In finding that the cession agreement was a liquid document, the
court found, firstly, that a clear and unambiguous written promise to
pay fixed monthly amounts constitutes a liquid document. In this
regard, the court followed the decision in Oostlike
Transvaal Ko-Operasie Bpk v Kruger
1958 (2) SA 329 (T) wherein a letter to pay a certain fixed monthly
sum was held to be a liquid document to the extent that it contained
a promise to pay the sum each month.
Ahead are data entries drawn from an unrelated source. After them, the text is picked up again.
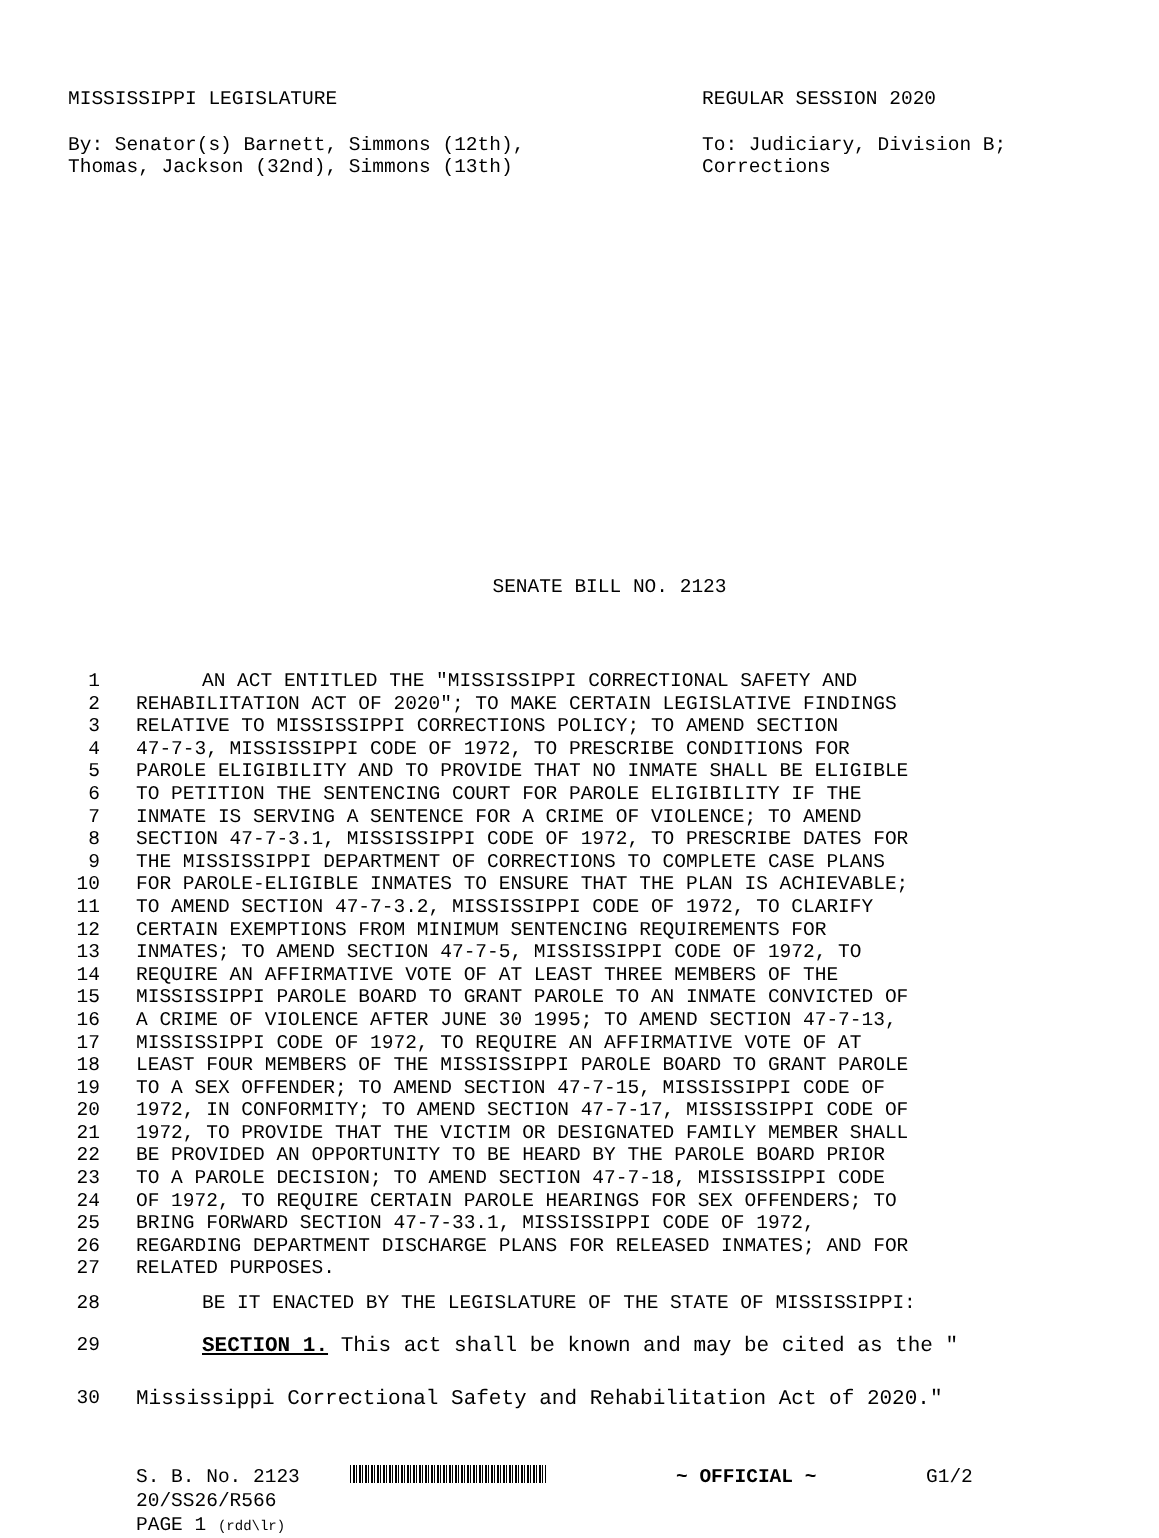MISSISSIPPI LEGISLATURE REGULAR SESSION 2020
By: Senator(s) Barnett, Simmons (12th),
Thomas, Jackson (32nd), Simmons (13th)
To: Judiciary, Division B;
Corrections
SENATE BILL NO. 2123
1 AN ACT ENTITLED THE "MISSISSIPPI CORRECTIONAL SAFETY AND
2 REHABILITATION ACT OF 2020"; TO MAKE CERTAIN LEGISLATIVE FINDINGS
3 RELATIVE TO MISSISSIPPI CORRECTIONS POLICY; TO AMEND SECTION
4 47-7-3, MISSISSIPPI CODE OF 1972, TO PRESCRIBE CONDITIONS FOR
5 PAROLE ELIGIBILITY AND TO PROVIDE THAT NO INMATE SHALL BE ELIGIBLE
6 TO PETITION THE SENTENCING COURT FOR PAROLE ELIGIBILITY IF THE
7 INMATE IS SERVING A SENTENCE FOR A CRIME OF VIOLENCE; TO AMEND
8 SECTION 47-7-3.1, MISSISSIPPI CODE OF 1972, TO PRESCRIBE DATES FOR
9 THE MISSISSIPPI DEPARTMENT OF CORRECTIONS TO COMPLETE CASE PLANS
10 FOR PAROLE-ELIGIBLE INMATES TO ENSURE THAT THE PLAN IS ACHIEVABLE;
11 TO AMEND SECTION 47-7-3.2, MISSISSIPPI CODE OF 1972, TO CLARIFY
12 CERTAIN EXEMPTIONS FROM MINIMUM SENTENCING REQUIREMENTS FOR
13 INMATES; TO AMEND SECTION 47-7-5, MISSISSIPPI CODE OF 1972, TO
14 REQUIRE AN AFFIRMATIVE VOTE OF AT LEAST THREE MEMBERS OF THE
15 MISSISSIPPI PAROLE BOARD TO GRANT PAROLE TO AN INMATE CONVICTED OF
16 A CRIME OF VIOLENCE AFTER JUNE 30 1995; TO AMEND SECTION 47-7-13,
17 MISSISSIPPI CODE OF 1972, TO REQUIRE AN AFFIRMATIVE VOTE OF AT
18 LEAST FOUR MEMBERS OF THE MISSISSIPPI PAROLE BOARD TO GRANT PAROLE
19 TO A SEX OFFENDER; TO AMEND SECTION 47-7-15, MISSISSIPPI CODE OF
20 1972, IN CONFORMITY; TO AMEND SECTION 47-7-17, MISSISSIPPI CODE OF
21 1972, TO PROVIDE THAT THE VICTIM OR DESIGNATED FAMILY MEMBER SHALL
22 BE PROVIDED AN OPPORTUNITY TO BE HEARD BY THE PAROLE BOARD PRIOR
23 TO A PAROLE DECISION; TO AMEND SECTION 47-7-18, MISSISSIPPI CODE
24 OF 1972, TO REQUIRE CERTAIN PAROLE HEARINGS FOR SEX OFFENDERS; TO
25 BRING FORWARD SECTION 47-7-33.1, MISSISSIPPI CODE OF 1972,
26 REGARDING DEPARTMENT DISCHARGE PLANS FOR RELEASED INMATES; AND FOR
27 RELATED PURPOSES.
28 BE IT ENACTED BY THE LEGISLATURE OF THE STATE OF MISSISSIPPI:
29 SECTION 1. This act shall be known and may be cited as the "
30 Mississippi Correctional Safety and Rehabilitation Act of 2020."
S. B. No. 2123 ~ OFFICIAL ~ G1/2
20/SS26/R566
PAGE 1 (rdd\lr)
It was the clear, unequivocal
and unambiguous undertaking to discharge the indebtedness on a
monthly basis in Oostlike
Transvaal Ko-Operasie Bpk v Kruger
1958 (2) SA 329 (T) that persuaded the court to hold that the letter
offering the monthly payments was a liquid document.
Likewise,
in C.S.D
Enterprises (Pvt) Ltd v S. & T. Import and Export (Pvt) Ltd and
Others
1980 ZLR 238 (GD), the learned judge found that there was little
difference between the undertaking given in Oostlike
Transvaal Ko-Operasie Bpk v Kruger 1958 (2) SA 329 (T)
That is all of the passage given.